Я здесь | страница 67



Сергеев, как известно, ушел в переводы с английского. Дружил с Бродским. Суховато и холодновато встретился со мной в иллинойской Урбане. Опубликовал в журналах очаровательные воспоминания о детстве и мемуарный очерк “Мансарда окнами на Запад”. И внезапно его жизнь прошла: он был сбит машиной на одной из московских улиц.

А Николая Шатрова, еще одного “капитана” дальнего поэтического плавания, я узнал только за пределами его жизни. Рецензию на первую книгу умершего поэта, вышедшую усилиями Феликса Гонеонского и Яна Пробштейна в Нью-Йорке, я назвал по его строке “Пригвожденный к стиху”. Странно, что Сергеев его помянул в очерке об их общем кружке лишь мельком, да и то с неприязнью. А ведь Шатрова признавал Пастернак, признавал Тарковский. Стихи его – просты, но выразить он мог всё, и прежде всего свой характер, не уступающий лжи ни на полшага. Говорил он с читателем “как власть имущий”, а в действительности читателей не было. Странная, нелепая судьба: на него наехал снегоочиститель, водитель которого заснул за рулем. Он был тяжко покалечен, болел, зарабатывал гроши. Но, видимо, бывал счастлив в любви: у него немало нежных и чувственных стихов. И был он счастливо награжден волевой, требовательной верой в то, что будет наконец прочитан. Вера эта сбылась, а об остальном он рассудил так:


Кто мене даровит? Кто боле даровит?
В конце концов покажет время.

Не правда ли? На том памятном вечере его, как и Стася Красовицкого, не было.



У восходящей звезды

Домой из Москвы не тянуло, зато очень хотелось повидаться с обладательницей того заочного голоса с магнитофонной пленки, который очаровывал воображаемым обликом, как очаровал ведь однажды влюбчивого короля золотой волос Изольды. Используя уже испытанную технику, мы с Рейном остановились у киоска “Моссправки”.
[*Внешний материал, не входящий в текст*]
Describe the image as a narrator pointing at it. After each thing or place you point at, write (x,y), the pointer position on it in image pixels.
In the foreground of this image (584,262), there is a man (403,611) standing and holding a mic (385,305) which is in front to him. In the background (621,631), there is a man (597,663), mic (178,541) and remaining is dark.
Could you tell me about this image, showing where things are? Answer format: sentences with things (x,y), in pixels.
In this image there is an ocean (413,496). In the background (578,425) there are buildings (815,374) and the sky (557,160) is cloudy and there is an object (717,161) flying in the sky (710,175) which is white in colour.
“ Ахмадулина Белла Ахатовна, год рождения 1937”, – уверенно написал он на бланке плавными завитками своего почерка.

Молодожены-знаменитости ютились в квартирке хрущевского образца в районе новостроек, уже, впрочем, обжитом. Когда она открыла нам дверь, ее облик, хотя и не Изольдин, совершенно слился с голосом и навсегда стал обозначать только ее, Беллу.
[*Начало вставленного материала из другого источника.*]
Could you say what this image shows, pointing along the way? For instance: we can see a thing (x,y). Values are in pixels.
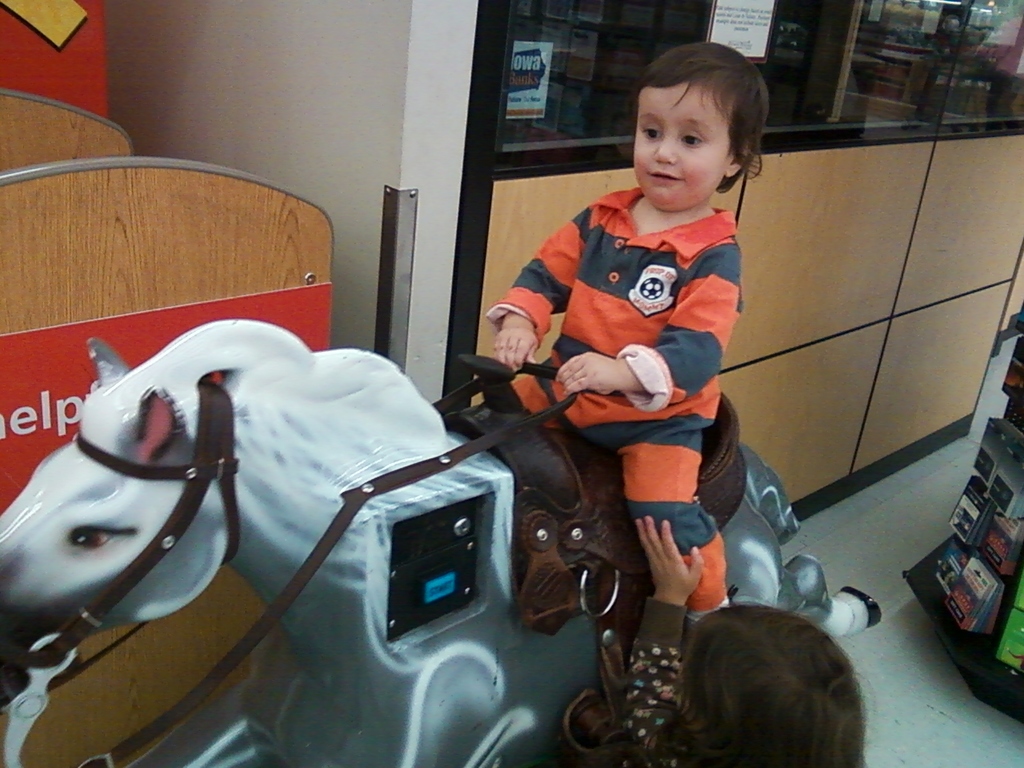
As we can see in the image there is a white color wall (379,141), cupboards (876,319) and a boy (681,258) sitting on toy horse (441,600).
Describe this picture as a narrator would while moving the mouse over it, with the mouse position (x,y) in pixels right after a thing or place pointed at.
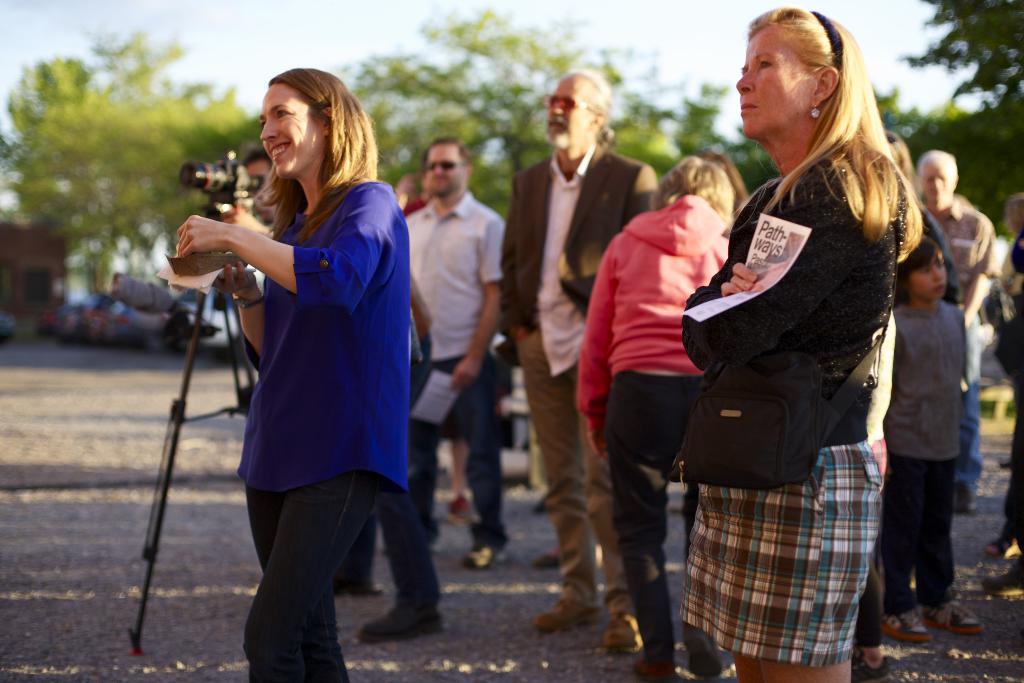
In this image we can see one building (40,279) on the left side of the image (45,293), some people (402,261) standing on the road (504,499), some people (317,476) walking, some people (243,305) holding objects (204,253), one object (165,296) near the camera (251,198), one camera (251,198) with stand (154,555) on the road (202,598), one green object (1003,397) on the right side of the image (1001,156), some cars (144,312) near the building (38,312), some trees (85,286) and grass (38,327) on the ground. At the top (978,98) there is the sky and the background (1014,84) is blurred.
Наш приход был данью признания именно ей, и хорошо, что она оказалась одна: мы смогли это высказать. И мы застали ее, может быть, в последние “пять минут” ее литературной жизни, когда она еще была для нас “своей” – такой же, как мы. “Они”, то есть официальная, организованная и в сущности своей сервильная, а стало быть, бездарная литература, старались загнать нас в самодеятельность, помещая куда-то в один ряд с выпиливанием лобзиком и уроками игры на баяне. Мы возмущенно сопротивлялись, и Ахмадулина, казалось, была с нами, а Евтушенко, хоть и двусмысленно и с оговорками на талант и прогрессивность, все-таки с “ними”. Но эта граница иронически исчезала где-то там, в комканной пестроте одеял и подушек супружеской комнаты.